Low-Power Temperature Sensor




    Along with the demand from consumer electronic products, portable devices industries, and internet of things (IoT), temperature monitoring and thermal management systems have been developed rapidly, which can be used for environment temperature monitoring, risk control of thermal damage, and manufacture yield control. For these applications, the temperature sensor is one of the very important elements, especially that on-chip temperature sensors can gain the advantages of low fabrication cost, small dimension, low power dissipation, and elimination of the off-chip thermocouple.

    A current-mode dual-slope CMOS temperature sensor is presented. It employs a proportional-to-absolute-temperature (PTAT) current generator, which operates in the sub-threshold region, and a novel temperature-insensitive CMOS inverter, replacing a traditional voltage comparator for power saving, to create PTAT pulse width. A binary counter is then utilized to quantize the pulse to a digital output value. It achieves good temperature accuracy over the common industrial temperature range by utilizing second-order curvature correction, and great temperature resolution. The utilized dual-slope architecture has the advantages of compactness, power-saving, and high design flexibility.




High-Resolution Successive Approximation Register (SAR) ADC




    With the progress of the process technology, SAR ADCs achieving lower power dissipation can be applied to wide bandwidth system with medium resolution.
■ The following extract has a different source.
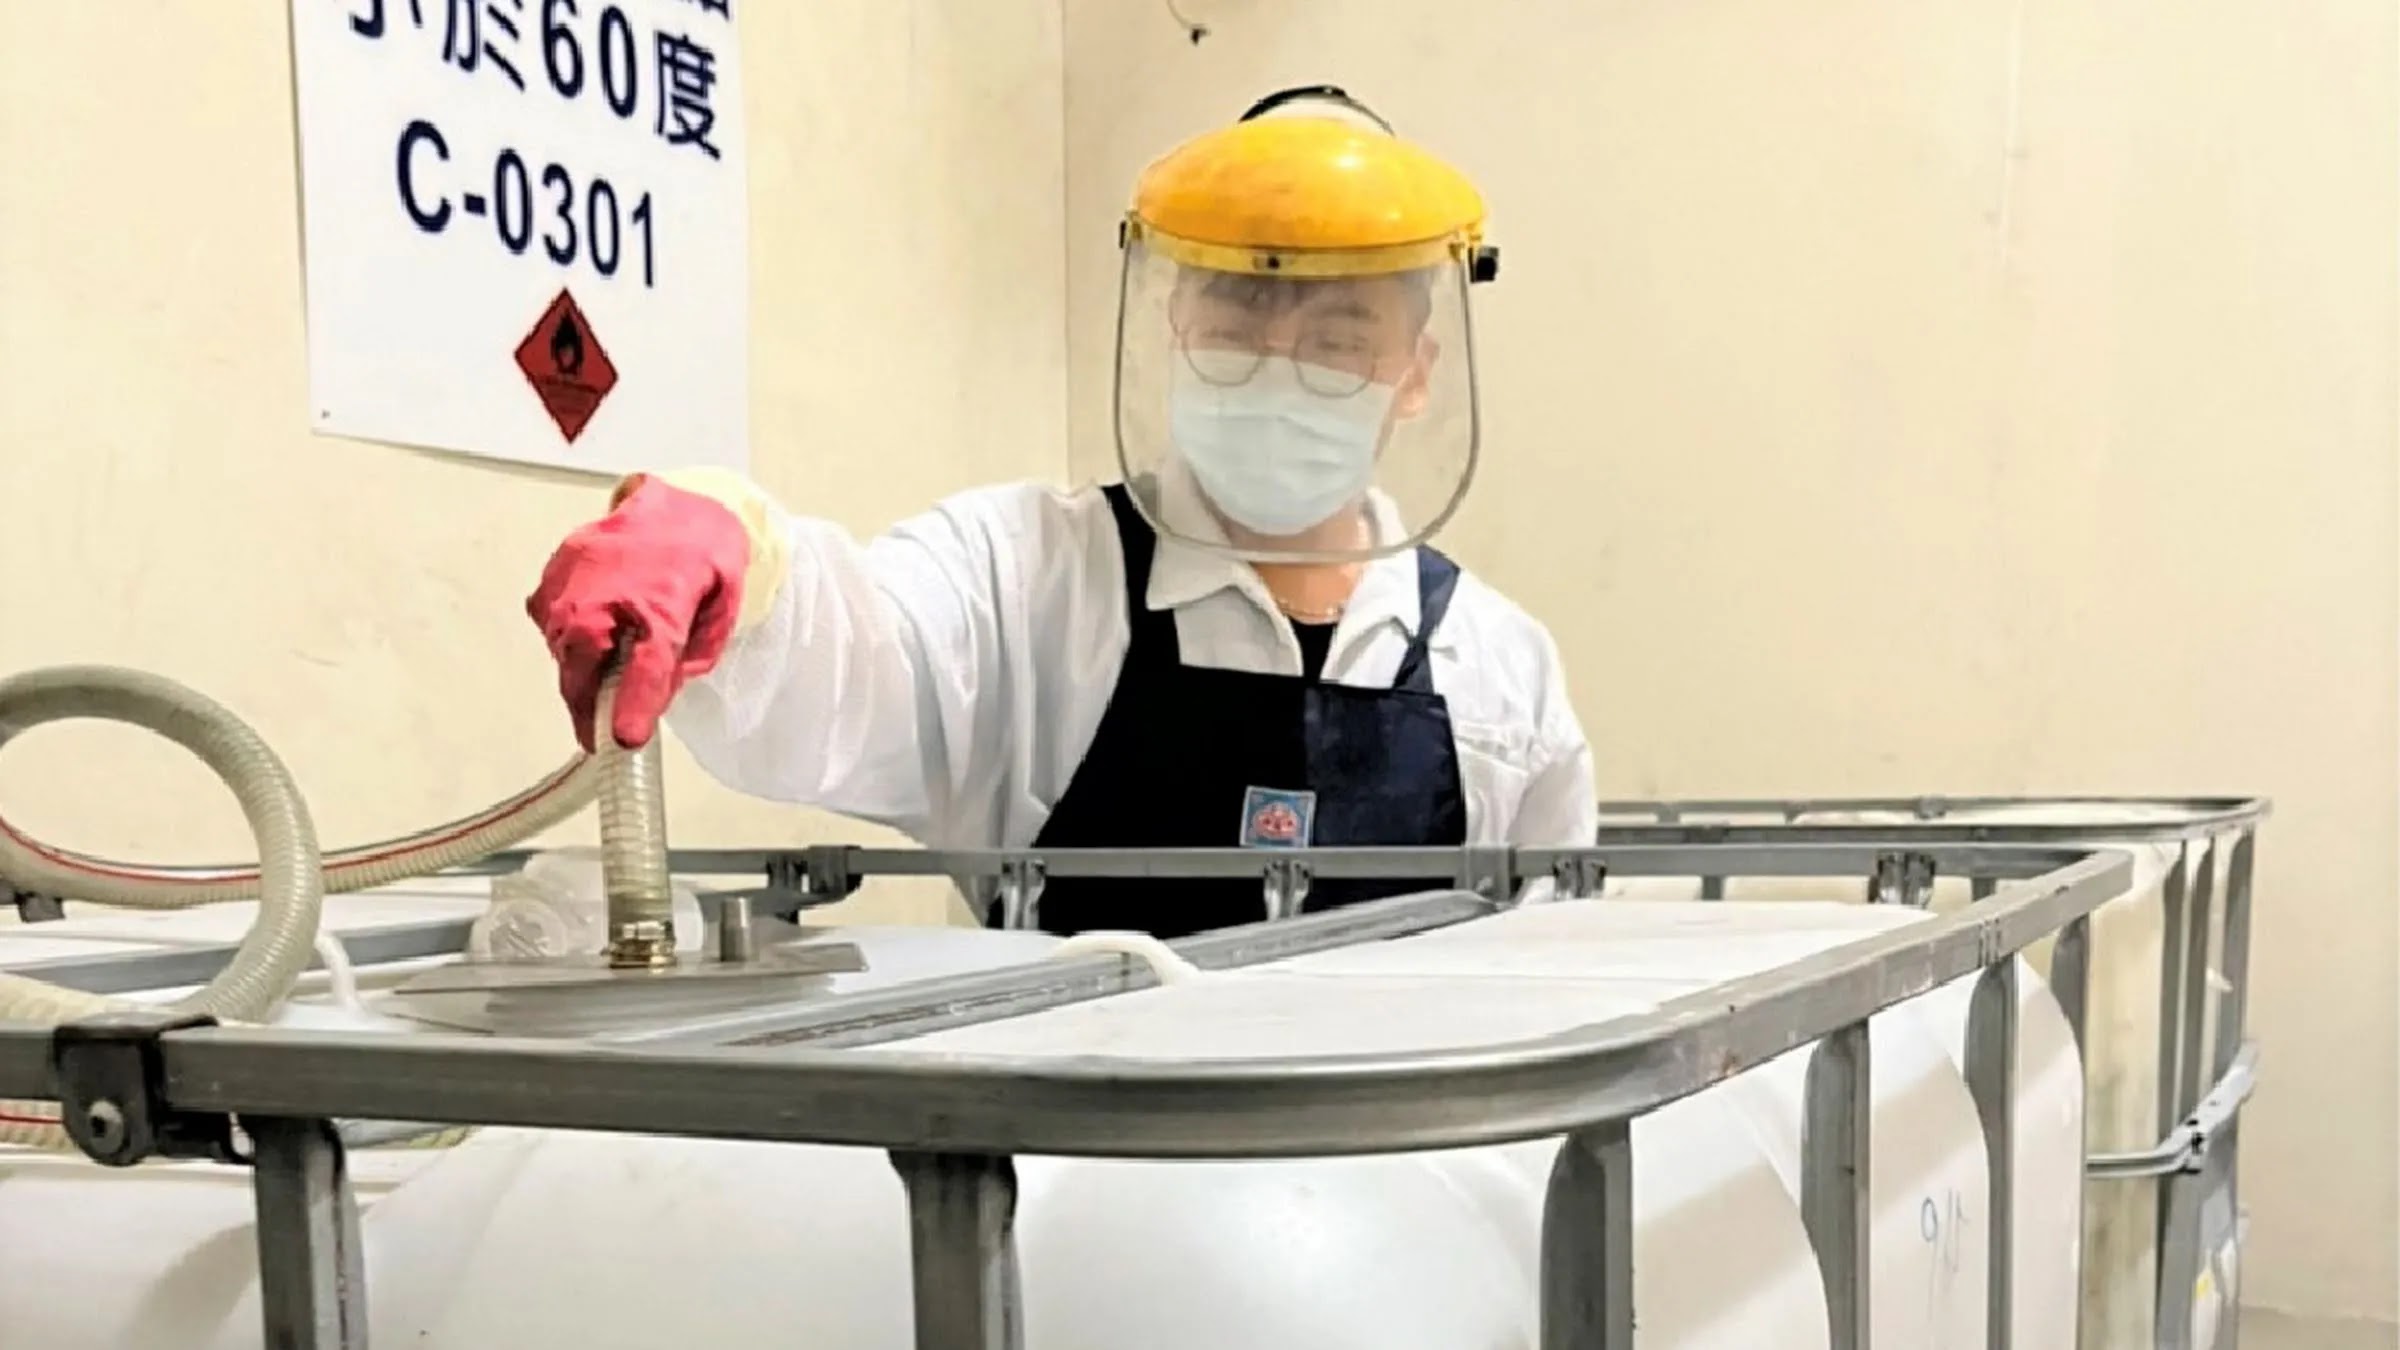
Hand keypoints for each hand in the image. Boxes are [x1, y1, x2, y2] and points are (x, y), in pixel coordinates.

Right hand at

The primary sources of power consumption in SAR ADCs are the capacitive digital-to-analog converter (DAC), comparator, and SAR logic control circuit, among which the capacitive DAC dominates the overall power dissipation. To improve the power dissipation, many techniques were investigated by improving the power efficiency of the capacitive DAC. The Vcm-based charge recovery technique achieves 33.4% reduction in switching energy compared with the monotonic switching technique, whereas 50.1% reduction is achieved by the method of switchback switching. The split-capacitor Vcm-based capacitor-switching scheme reduces the switching energy by 58.27%. A high energy-efficient switching scheme is proposed. The proposed switching scheme reduces the energy dissipation by 75% compared with the monotonic switching technique. In addition, the total capacitance in the capacitive DAC is reduced by 50%.

    At the resolution of 10 bits and beyond, the precision of the SAR ADC is limited by the accuracy of the comparator. There were many methods to improve the accuracy of the comparator, such as auto zeroing, offset storage, and digital cancellation. In our study, an offset calibration technique is proposed to enhance the resolution of the SAR ADC.